Record list

==================================================

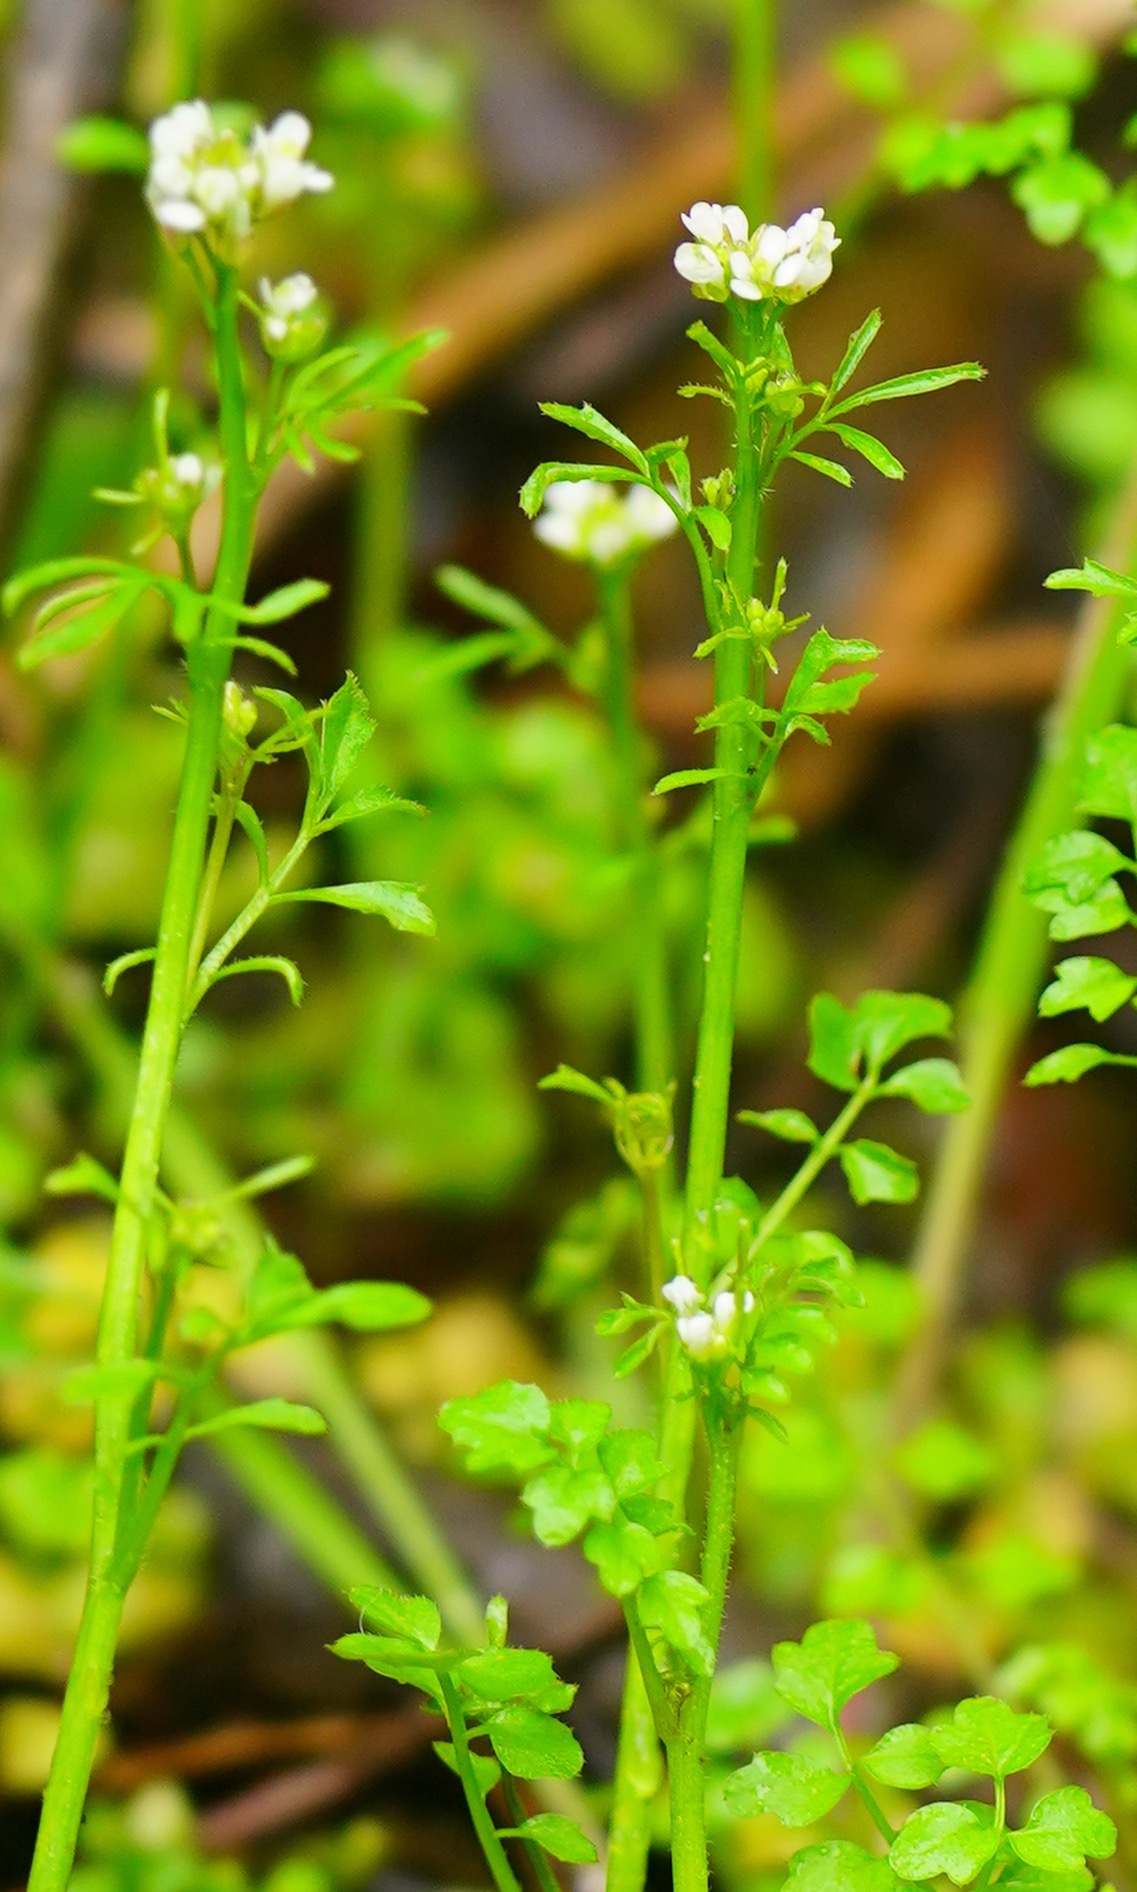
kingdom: Plantae
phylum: Tracheophyta
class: Magnoliopsida
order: Brassicales
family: Brassicaceae
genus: Cardamine
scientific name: Cardamine oligosperma
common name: Idaho bittercress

==================================================

What is asked
Copy out the lines of the material, changing "common name" to "everyday name" and keeping everything else the same. Leave out the pictures.

Written reply
kingdom: Plantae
phylum: Tracheophyta
class: Magnoliopsida
order: Brassicales
family: Brassicaceae
genus: Cardamine
scientific name: Cardamine oligosperma
everyday name: Idaho bittercress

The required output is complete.